An episiotomy is a procedure carried out sometimes during labour to make it easier to deliver the baby if it is in foetal distress, needs to be born more quickly or there is another clinical reason, such as a forceps or ventouse suction delivery.
The need for an episiotomy will be discussed with the mum-to-be before it goes ahead.
Reasons for episiotomy include having a large baby, a breech birth - where the baby comes out bottom first rather than head first - or having unusually weak skin with a risk of tearing.
Local anaesthetic is given or a top-up to epidural pain relief. Then, a doctor or midwife makes a cut in the area between the vagina and anus, called the perineum, to make the opening of the vagina wider.
The cut is repaired with dissolving stitches after the birth. This should heal in around a month, but may feel painful for several weeks after the delivery.
The cut may sting when passing urine.
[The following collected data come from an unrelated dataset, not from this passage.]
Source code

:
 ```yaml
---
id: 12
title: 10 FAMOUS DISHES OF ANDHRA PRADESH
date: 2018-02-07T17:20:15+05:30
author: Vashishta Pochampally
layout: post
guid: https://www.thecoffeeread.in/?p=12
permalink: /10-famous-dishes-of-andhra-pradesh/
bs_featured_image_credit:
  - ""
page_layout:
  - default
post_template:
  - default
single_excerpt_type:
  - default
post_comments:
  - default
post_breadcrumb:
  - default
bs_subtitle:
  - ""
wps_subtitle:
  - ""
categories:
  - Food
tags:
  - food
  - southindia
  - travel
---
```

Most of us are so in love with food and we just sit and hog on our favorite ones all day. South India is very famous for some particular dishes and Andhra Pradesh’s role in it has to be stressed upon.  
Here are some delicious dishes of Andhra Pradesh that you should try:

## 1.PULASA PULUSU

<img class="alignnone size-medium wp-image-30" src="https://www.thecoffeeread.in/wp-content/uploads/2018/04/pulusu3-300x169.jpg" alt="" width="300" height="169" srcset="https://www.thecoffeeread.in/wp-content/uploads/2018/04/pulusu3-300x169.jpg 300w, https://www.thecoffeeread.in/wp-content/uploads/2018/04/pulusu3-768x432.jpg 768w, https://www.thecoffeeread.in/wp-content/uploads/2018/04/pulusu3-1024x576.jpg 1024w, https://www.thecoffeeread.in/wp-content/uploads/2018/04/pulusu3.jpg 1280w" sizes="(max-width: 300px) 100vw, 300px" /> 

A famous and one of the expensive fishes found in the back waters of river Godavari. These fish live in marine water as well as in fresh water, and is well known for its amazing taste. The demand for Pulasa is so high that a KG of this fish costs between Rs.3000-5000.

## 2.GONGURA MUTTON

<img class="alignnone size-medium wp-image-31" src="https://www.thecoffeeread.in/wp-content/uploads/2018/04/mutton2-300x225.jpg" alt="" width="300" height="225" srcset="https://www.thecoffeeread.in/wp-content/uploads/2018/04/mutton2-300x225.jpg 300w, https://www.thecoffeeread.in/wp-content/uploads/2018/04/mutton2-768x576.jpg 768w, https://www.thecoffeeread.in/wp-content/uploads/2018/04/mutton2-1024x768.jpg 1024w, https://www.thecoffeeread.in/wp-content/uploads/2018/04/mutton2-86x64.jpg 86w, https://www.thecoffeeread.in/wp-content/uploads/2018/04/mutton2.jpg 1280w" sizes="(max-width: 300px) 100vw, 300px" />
Another after effect of an episiotomy is sex sometimes feeling painful for a few months afterwards.
Advice will be given on appropriate painkillers when breastfeeding, such as paracetamol.
Pain may also be relieved by putting an ice pack wrapped in a towel on the incision area. Sitting on a special ring-shaped cushion or squeezing the buttocks together while sitting down may be recommended.
Advice will be given on keeping the area clean and on looking out for any signs of infection around the cut, as well as the importance of trying to let air get to the wound as it heals.
Some scarring may remain where the episiotomy took place.